# What's your hedgies favorite food?



## Pickles&Sophie (Feb 2, 2009)

Mine love cat food and they used to be big fans of watermelon.


----------



## Lilysmommy (Jan 7, 2009)

Lily hasn't had too many treats to try so far, since I've been switching her over to cat food, but she seems to like the two kinds of food she's on right now (Wellness Indoor and Spike's Premium), and she really likes plain cooked chicken and turkey.


----------



## Reaper (Aug 22, 2008)

Mealies......Lots and lots of mealies. And as kibble goes Natural Balance Green Pea and Duck.


----------



## Katty (Jan 17, 2009)

Sonny would choose crickets over anything anyday, even mealies! They're his favourite.
Other than that though, he hasn't shown a real interest in fruit or any other kind of treat.


----------



## Amy (Feb 11, 2009)

Truffles used to ONLY eat cat food kibbles and freeze dried mealies (she hated the live ones). 

Then I got the bright idea to wrap some plain sliced turkey around a fatty mealie.

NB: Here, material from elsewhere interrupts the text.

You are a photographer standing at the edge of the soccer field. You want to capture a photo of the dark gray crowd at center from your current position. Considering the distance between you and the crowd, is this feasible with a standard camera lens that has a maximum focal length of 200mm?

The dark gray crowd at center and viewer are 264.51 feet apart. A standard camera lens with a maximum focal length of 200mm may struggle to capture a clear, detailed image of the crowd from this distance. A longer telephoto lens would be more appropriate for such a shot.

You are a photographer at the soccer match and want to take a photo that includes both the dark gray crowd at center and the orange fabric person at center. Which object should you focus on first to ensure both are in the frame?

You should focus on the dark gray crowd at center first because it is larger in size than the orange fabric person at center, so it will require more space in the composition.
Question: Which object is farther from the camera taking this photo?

Like a pigs-in-a-blanket.

Needless to say we share turkey sandwiches now.


----------



## Immortalia (Jan 24, 2009)

Mealies, lots of mealies. My hedgie would climb on top of the mealie container, trying to get at them. If I let him, he'd dig through the bran and eat all the mealies :lol: So I have to limit him to 3 each time ^_^ And even then, usually when I've done something to make him huff and hiss (like nail cutting, or moving around positions on the couch).

And eggs. He seems to prefer hard boiled over scrambled though. With the scrambled, it takes him longer to finish, but the hard boiled, he'll eat it all quick. Egg white and yolk are all the same to him, totally ignores the strawberries I have with the eggs and just goes for the eggs. He'll only eat the strawberries later on, when he's feeling the munchies again and there's no more eggs.


----------



## ana (Jan 21, 2009)

Mealies here too. 

She likes peach baby food too... and her kibble (preferring the chicken soup for the cat lovers soul over the wellness).


----------



## HenriettaTheHedgie (Mar 22, 2018)

Henrietta's favourite food is boiled chicken. She also loves eggs, sweet potato, carrots and apple sauce. And of course, mealworms


----------



## nikki (Aug 28, 2008)

Please check the date on a thread before posting on it, this one is from 2009.


----------